MERL Researchers: Moitreya Chatterjee, Pedro Miraldo, Suhas Lohit.
Joint work with:
Xinhang Liu (The Hong Kong University of Science and Technology)
Huaizu Jiang (Northeastern University)
Naoko Sawada (Mitsubishi Electric Company)
Yu-Wing Tai (Dartmouth College)
Chi-Keung Tang (The Hong Kong University of Science and Technology)
Search MERL publications by keyword: Computer Vision, Machine Learning, Artificial Intelligence,
Understanding how the 3D world evolves over time is a fundamental task in computer vision, essential for embodied settings, autonomous driving, etc. It requires not only the reconstruction of the observed scene but also the anticipation of how the scene dynamics will unfold in the future. While the area of 3D reconstruction has progressed rapidly with the advent of recent feed-forward neural networks, forecasting future dynamics in 3D given the 2D frames of a video remains unexplored. Towards this end, we introduce Point4Cast, a unified framework that processes streaming 2D frame sequences of a video to estimate the past, present, and future of the underlying dynamic scene, in 3D. At the core of our approach lies a persistently evolving latent spacetime representation that models the scene's evolution across time. The approach works by undertaking two operations: (i) Update and (ii) Readout. Upon receiving a new 2D frame, the "update" operation integrates the incoming evidence to refine the latent spacetime representation. When queried for any time instant, whether before, at, or beyond the timestamp of the last update, the "readout" procedure predicts temporally conditioned point maps and camera parameters describing the scene geometry at the queried time. Unlike prior approaches for online dynamic scene reconstruction that estimate each frame's point map solely at the timestamp of the last observed frame, Point4Cast achieves coherent reconstruction across any queried time.

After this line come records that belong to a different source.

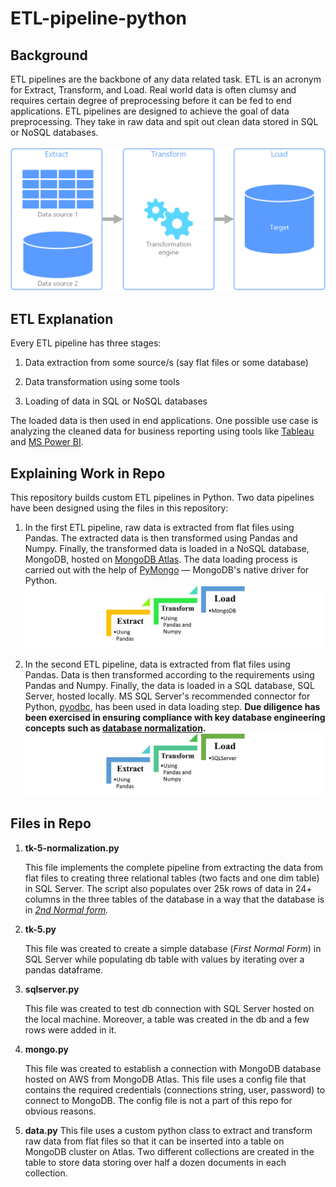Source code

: # ETL-pipeline-python

## Background

ETL pipelines are the backbone of any data related task. ETL is an acronym for Extract, Transform, and Load. Real world data is often clumsy and requires certain degree of preprocessing before it can be fed to end applications. ETL pipelines are designed to achieve the goal of data preprocessing. They take in raw data and spit out clean data stored in SQL or NoSQL databases.

![Screenshot](etl.png)

## ETL Explanation

Every ETL pipeline has three stages:

1. Data extraction from some source/s (say flat files or some database)

2. Data transformation using some tools

3. Loading of data in SQL or NoSQL databases

The loaded data is then used in end applications. One possible use case is analyzing the cleaned data for business reporting using tools like [Tableau](https://www.tableau.com/) and [MS Power BI](https://powerbi.microsoft.com/).

## Explaining Work in Repo

This repository builds custom ETL pipelines in Python. Two data pipelines have been designed using the files in this repository:

1. In the first ETL pipeline, raw data is extracted from flat files using Pandas. The extracted data is then transformed using Pandas and Numpy. Finally, the transformed data is loaded in a NoSQL database, MongoDB, hosted on [MongoDB Atlas](https://www.mongodb.com/atlas/database). The data loading process is carried out with the help of [PyMongo](https://pymongo.readthedocs.io/en/stable/) — MongoDB's native driver for Python.
![Screenshot](etl_mongo.jpg)

2. In the second ETL pipeline, data is extracted from flat files using Pandas. Data is then transformed according to the requirements using Pandas and Numpy. Finally, the data is loaded in a SQL database, SQL Server, hosted locally. MS SQL Server's recommended connector for Python, [pyodbc](https://pypi.org/project/pyodbc/), has been used in data loading step. **Due diligence has been exercised in ensuring compliance with key database engineering concepts such as [database normalization](https://docs.microsoft.com/en-us/office/troubleshoot/access/database-normalization-description).**
![Screenshot](etl_sqlserver.jpg)

## Files in Repo

1. **tk-5-normalization.py**

     This file implements the complete pipeline from extracting the data from flat files to creating three relational tables (two facts and one dim table) in SQL Server. The script also populates over 25k rows of data in 24+ columns in the three tables of the database in a way that the database is in *[2nd Normal form](https://www.geeksforgeeks.org/difference-between-1nf-and-2nf-in-dbms/?ref=lbp).*

2. **tk-5.py**

    This file was created to create a simple database (*First Normal Form*) in SQL Server while populating db table with values by iterating over a pandas dataframe.

3. **sqlserver.py**

    This file was created to test db connection with SQL Server hosted on the local machine. Moreover, a table was created in the db and a few rows were added in it.

4. **mongo.py**

    This file was created to establish a connection with MongoDB database hosted on AWS from MongoDB Atlas. This file uses a config file that contains the required credentials (connections string, user, password) to connect to MongoDB. The config file is not a part of this repo for obvious reasons.

5. **data.py**
    This file uses a custom python class to extract and transform raw data from flat files so that it can be inserted into a table on MongoDB cluster on Atlas. Two different collections are created in the table to store data storing over half a dozen documents in each collection.
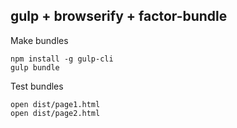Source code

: ## gulp + browserify + factor-bundle

Make bundles

    npm install -g gulp-cli
    gulp bundle


Test bundles

    open dist/page1.html
    open dist/page2.html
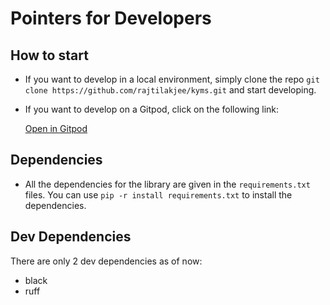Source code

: # Pointers for Developers

## How to start

- If you want to develop in a local environment, simply clone the repo `git clone https://github.com/rajtilakjee/kyms.git` and start developing.
- If you want to develop on a Gitpod, click on the following link:

    [Open in Gitpod](https://gitpod.io/#https://github.com/rajtilakjee/kyms-cli)

## Dependencies

- All the dependencies for the library are given in the `requirements.txt` files. You can use `pip -r install requirements.txt` to install the dependencies.

## Dev Dependencies

There are only 2 dev dependencies as of now:

- black
- ruff
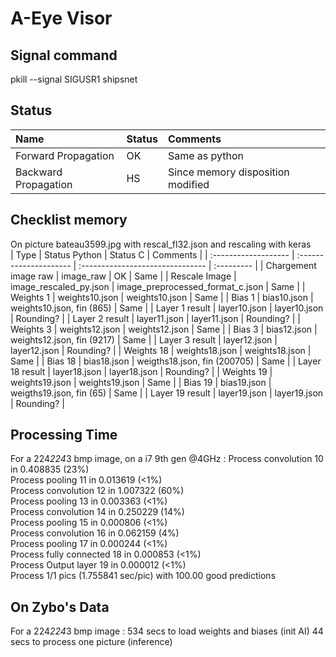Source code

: # A-Eye Visor

## Signal command
pkill --signal SIGUSR1 shipsnet  

## Status
| Name                 | Status | Comments                          |
| :------------------- | :----- | :-------------------------------- |
| Forward Propagation  | OK     | Same as python                    |
| Backward Propagation | HS     | Since memory disposition modified |

## Checklist memory
On picture bateau3599.jpg with rescal_fl32.json and rescaling with keras    
| Type                 | Status Python          | Status C                         | Comments   |
| :------------------- | :--------------------- | :------------------------------- | :--------- |
| Chargement image raw | image_raw              | OK                               | Same       |
| Rescale Image        | image_rescaled_py.json | image_preprocessed_format_c.json | Same       |
| Weights 1            | weights10.json         | weights10.json                   | Same       |
| Bias 1               | bias10.json            | weights10.json, fin (865)        | Same       |
| Layer 1 result       | layer10.json           | layer10.json                     | Rounding? |
| Layer 2 result       | layer11.json           | layer11.json                     | Rounding? |
| Weights 3            | weights12.json         | weights12.json                   | Same       |
| Bias 3               | bias12.json            | weights12.json, fin (9217)       | Same       |
| Layer 3 result       | layer12.json           | layer12.json                     | Rounding? |
| Weights 18           | weights18.json         | weights18.json                   | Same       |
| Bias 18              | bias18.json            | weigths18.json, fin (200705)     | Same       |
| Layer 18 result      | layer18.json           | layer18.json                     | Rounding?   |
| Weights 19           | weights19.json         | weights19.json                   | Same       |
| Bias 19              | bias19.json            | weigths19.json, fin (65)         | Same       |
| Layer 19 result      | layer19.json           | layer19.json                     | Rounding? |

## Processing Time
For a 224*224*3 bmp image, on a i7 9th gen @4GHz :
Process convolution 10 in 0.408835 (23%)  
Process pooling 11 in 0.013619 (<1%)  
Process convolution 12 in 1.007322 (60%)  
Process pooling 13 in 0.003363 (<1%)  
Process convolution 14 in 0.250229 (14%)  
Process pooling 15 in 0.000806 (<1%)  
Process convolution 16 in 0.062159 (4%)  
Process pooling 17 in 0.000244 (<1%)  
Process fully connected 18 in 0.000853 (<1%)  
Process Output layer 19 in 0.000012 (<1%)  
Process 1/1 pics (1.755841 sec/pic) with 100.00 good predictions  

## On Zybo's Data
For a 224*224*3 bmp image :
534 secs to load weights and biases (init AI) 
44 secs to process one picture (inference)  
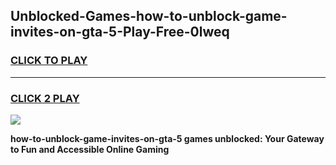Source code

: 
## Unblocked-Games-how-to-unblock-game-invites-on-gta-5-Play-Free-0lweq
<h3>
<a href="https://premium76.site?title=how-to-unblock-game-invites-on-gta-5&ref=10A">CLICK TO PLAY</a></h3>
<hr>

<h3>
<a href="https://premium76.site?title=how-to-unblock-game-invites-on-gta-5&ref=10A">CLICK 2 PLAY</a>
  
</h3>

<a href="https://premium76.site?title=how-to-unblock-game-invites-on-gta-5&ref=10A"><img src="https://clearcache.store/games.png"></a>


**how-to-unblock-game-invites-on-gta-5 games unblocked: Your Gateway to Fun and Accessible Online Gaming**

Empirical evaluations show that Point4Cast achieves state-of-the-art performance on streaming dynamic scene reconstruction and forecasting benchmarks, across multiple challenging datasets, while providing scene flow estimation and forecasting without the need for any additional inference or training.
Details of the model:
At the core of our method (Point4Cast), lies a persistently evolving spacetime representation that is trained to model the scene's structure and dynamics across the past, present, and anticipated future. As new frames arrive, an update operation integrates incoming observations into this latent representation, progressively constructing a consistent representation of the scene over time, as shown in the figure above (left). When queried with an image and any time instant, Point4Cast performs a readout operation, yielding the scene geometry and camera parameters at the queried time, as shown in the figure above (right). This design enables temporally coherent reconstruction across the observed time span and plausible forecasting of future scene geometry, unifying the tasks of 3D reconstruction and forecasting into a single framework. Moreover, Point4Cast's estimates of the reconstructed point maps over different time steps are aligned to the same coordinate system, allowing for establishing motion tracks of specific points in the scene without the need for any additional inference or training.